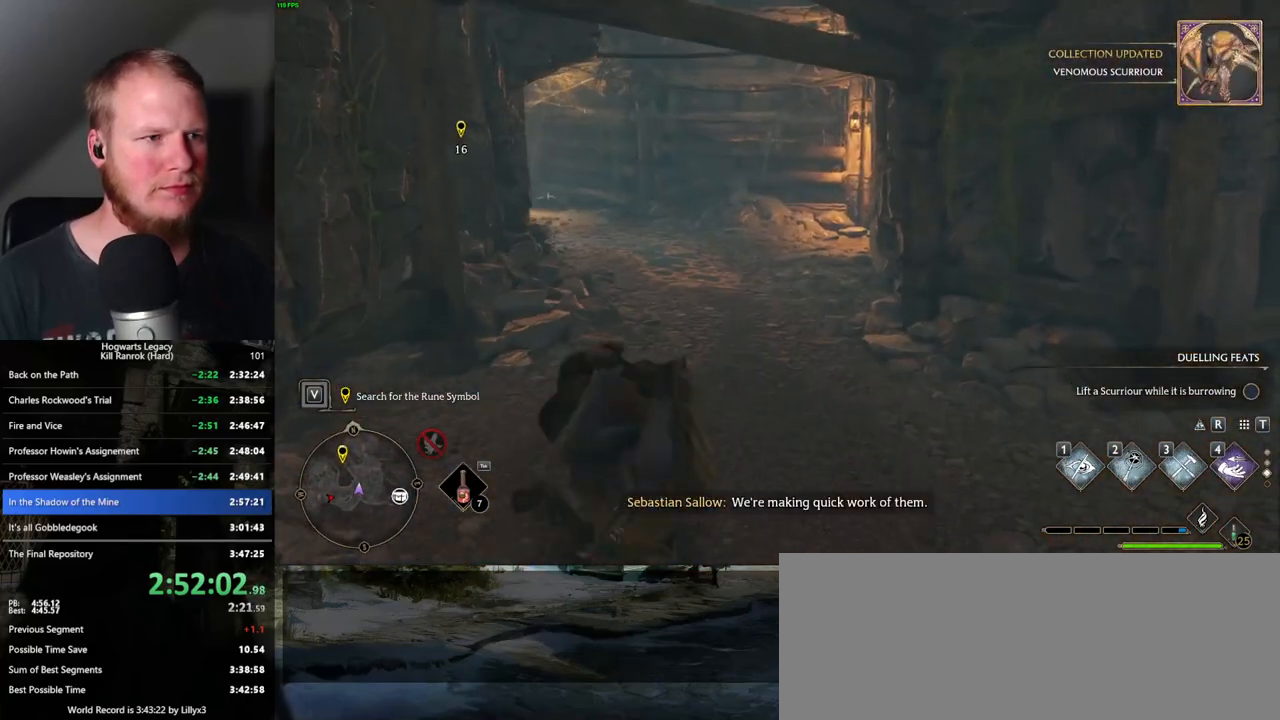
{"keys": ["w"], "mouse": [], "events": []}
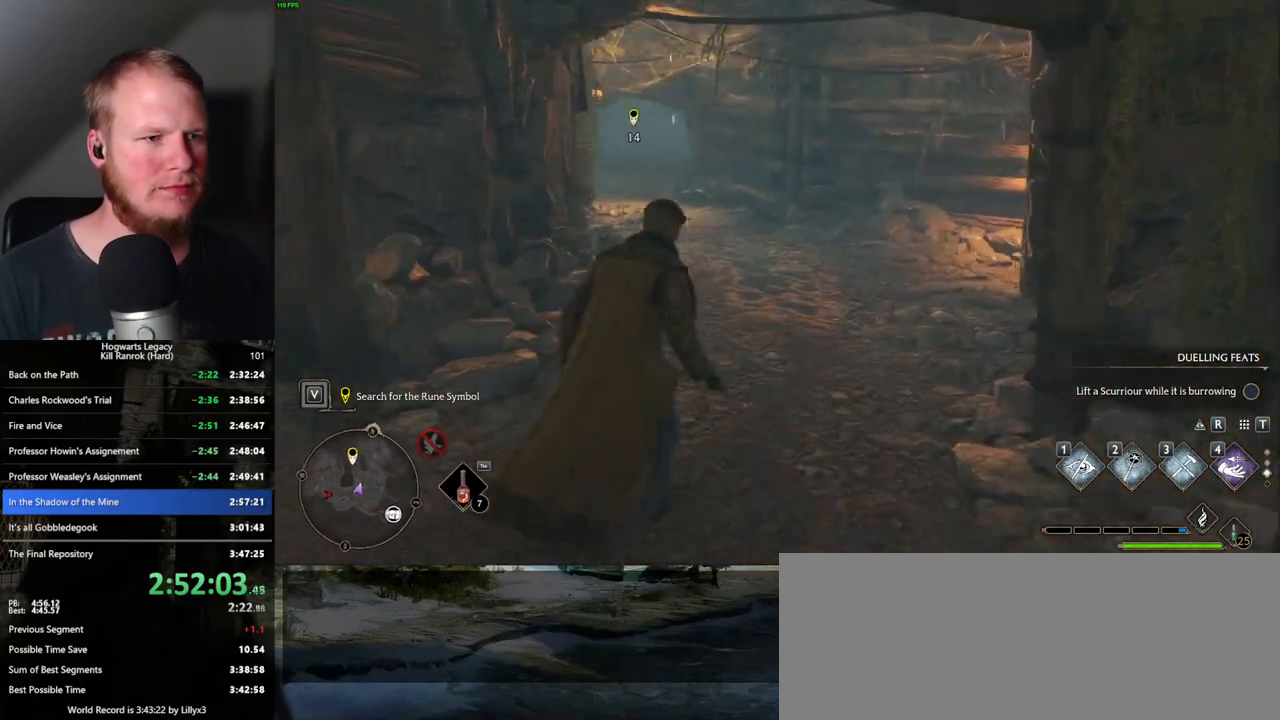
{"keys": ["w"], "mouse": [], "events": []}
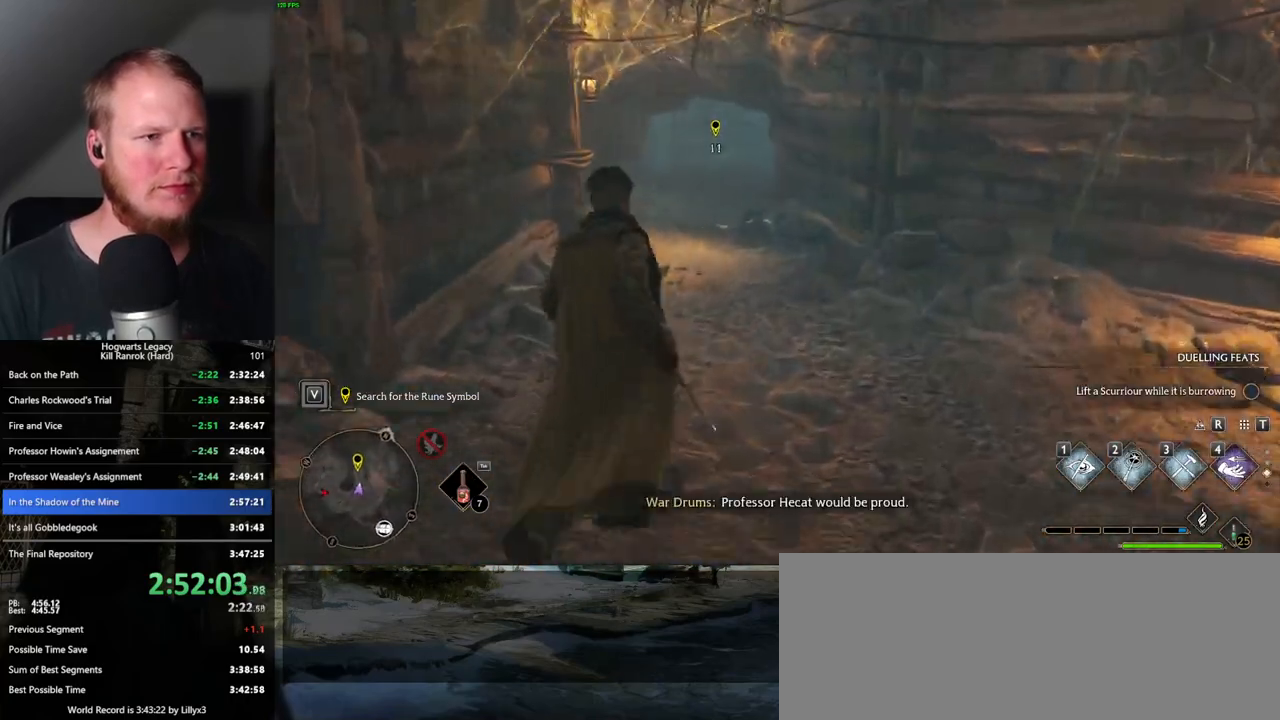
{"keys": ["space", "w"], "mouse": [], "events": [[350, "space", "down"]]}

[Exercise prompt]: Output each line exactly as shown above; no pictures go in the copy.

[Answer space]:
{"keys": ["w"], "mouse": [], "events": []}
{"keys": ["w"], "mouse": [], "events": []}
{"keys": ["space", "w"], "mouse": [], "events": [[350, "space", "down"]]}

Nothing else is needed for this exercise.